Kazanan aynı renkler farklı

Haberin Devamı ›
Üstüne üstlük Galatasaray’da Domercant ve Gordon gibi çok kilit iki isim sakatlığı nedeniyle tribündeydi. Ama geçen seneden kazanmalarına çok alışık olduğumuz isimler Ergin Ataman ve David Hawkins zafere imza atan taraf oldu.
Maçın belki önemi yoktu, iki takım da Final-Eight’i garantilemişti, ama ismi ‘derbi’ olunca final havasında son derece gergin bir ortamda oynandı karşılaşma.
İki takım taraftarını aynı anda salonda görmeyeli yıllar olmuştu.
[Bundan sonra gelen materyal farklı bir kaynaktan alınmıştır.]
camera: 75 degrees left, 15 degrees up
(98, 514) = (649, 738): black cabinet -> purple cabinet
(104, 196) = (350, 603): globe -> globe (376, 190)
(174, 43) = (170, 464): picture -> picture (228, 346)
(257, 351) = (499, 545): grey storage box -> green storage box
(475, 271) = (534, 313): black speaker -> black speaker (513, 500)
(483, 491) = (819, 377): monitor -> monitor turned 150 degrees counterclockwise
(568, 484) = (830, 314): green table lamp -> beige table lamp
Biraz çatapat, bol miktarda küfür dışında pek bir olay yaşanmadı.
Tanjeviç’in icatlarından veryansın ediliyordu, Piangiani daha gelir gelmez icat çıkarmış. Emir Preldziç’e oyuncu bolluğunda bula bula 4 numarada yer bulabilmiş. Edirne ve Erdemir’e söker belki, ama Galatasaray gibi Euroleague ayarında bir takıma karşı Emir’le uzun süre 4 numarada oynarsan, hele bir de partneri Oğuz olursa ribauntlarda 42’ye 29 gibi açık farkla yenilirsin. Umarız Pianigiani, Euroleague’de de Emir’i 4 numarada kullanmayı denemez. Yoksa sonu hüsran olabilir.
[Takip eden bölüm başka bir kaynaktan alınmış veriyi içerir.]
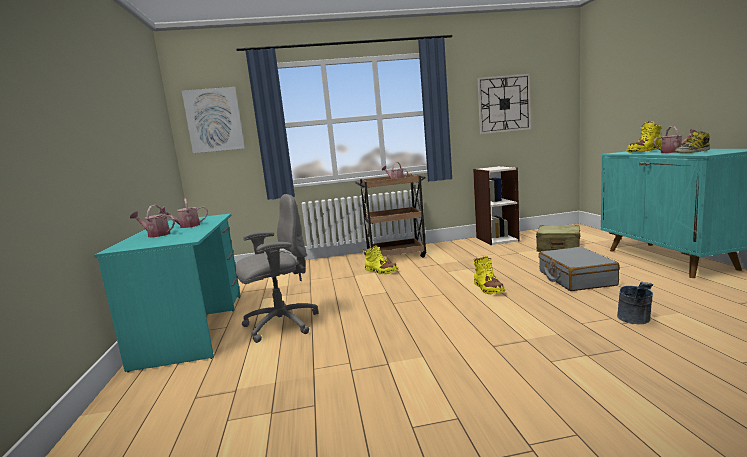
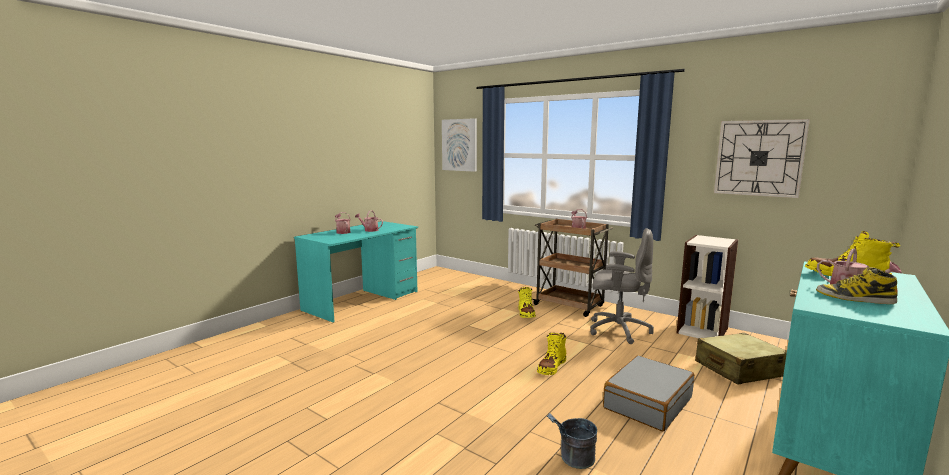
camera: 45 degrees right, 0 degrees up
(280, 324) = (391, 320): grey office chair -> grey office chair (617, 330)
Maçın kilit noktalarından biri bu ribaunt farkı oldu. Bir de Fenerbahçe’nin 12’de 1, Galatasaray’ın 17’de 7 üçlük atması. Sarı-Lacivertliler’in iki üç numarası Sato ve Bogdanoviç toplamda kullandığı 17 şutun tam 15’ini kaçırdı.
Oğuz ve McCalebb ise toplam 39 sayı atmasına rağmen takımın geri kalanı onlara ayak uyduramadı.
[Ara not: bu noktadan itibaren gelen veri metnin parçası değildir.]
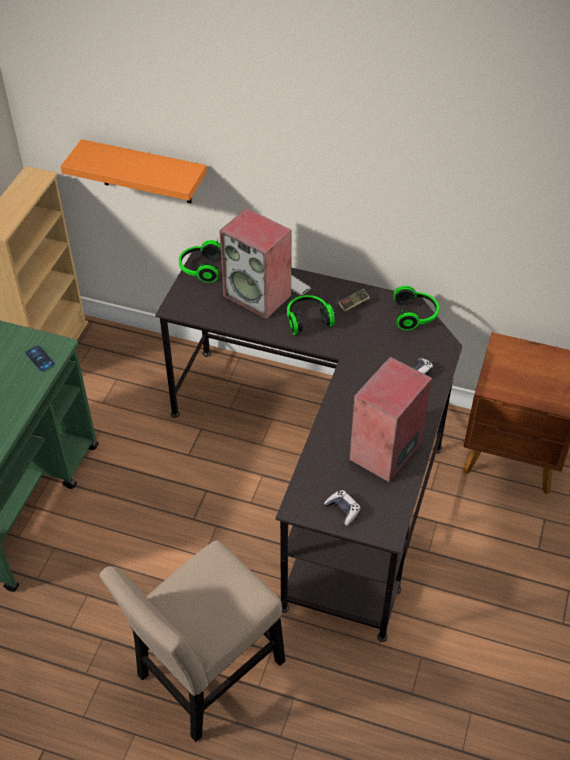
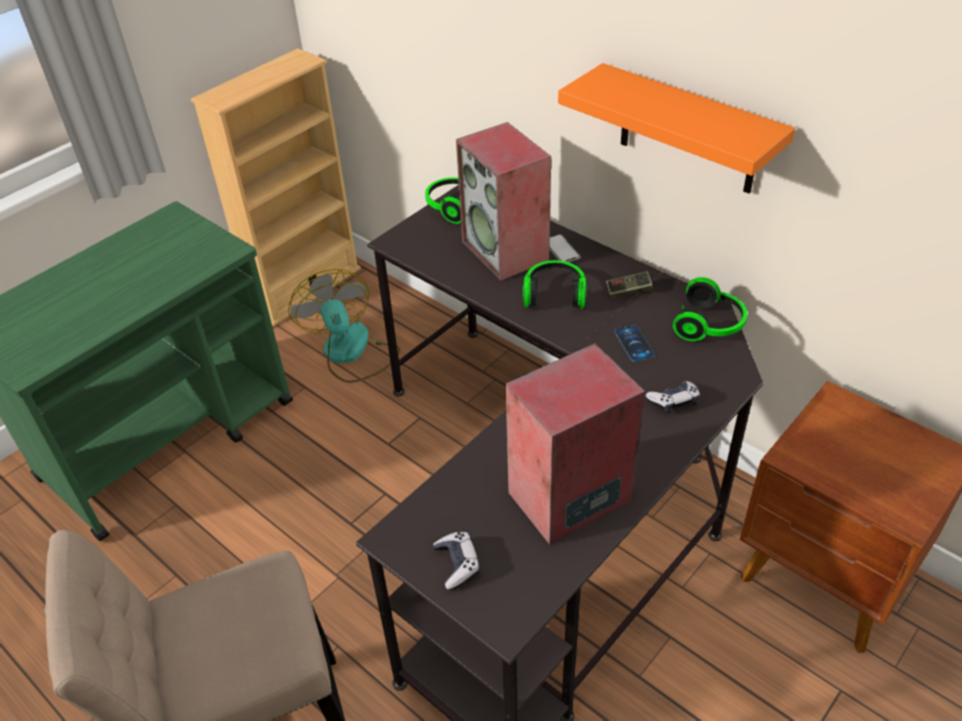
camera: 25 degrees right, 5 degrees down
(40, 359) = (199, 258): phone -> phone (634, 343)
(121, 394) = (351, 353): none -> fan
(145, 172) = (416, 69): orange shelf -> orange shelf (688, 131)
Ergin Ataman takımı yine çok iyi yönetti. Sakatlıklar nedeniyle rotasyonun dar olması belki de hoşuna gitmiştir. 2 dakika oynayan Furkan’ı saymazsak, 8 kişilik rotasyon kullandı. 38 dakika sahada kalan Hawkins ritm buldukça coştu. Tam 30 sayı ve 5 asistle Fenerbahçe’yi yıkan isim oldu. Engin Atsür sakatlıktan sonra en iyi maçını çıkardı.
Geçen yılki Beşiktaş’ı izliyor gibi olduk bir ara. Eksik olmasına rağmen sürekli kazanan. Dün de Galatasaray, kendinden güçlü rakibini savaşarak, mücadele ederek devirdi, haklı bir galibiyet aldı.
Dünkü derbi bu yıl harika maçlar izleyeceğimizin de bir göstergesiydi.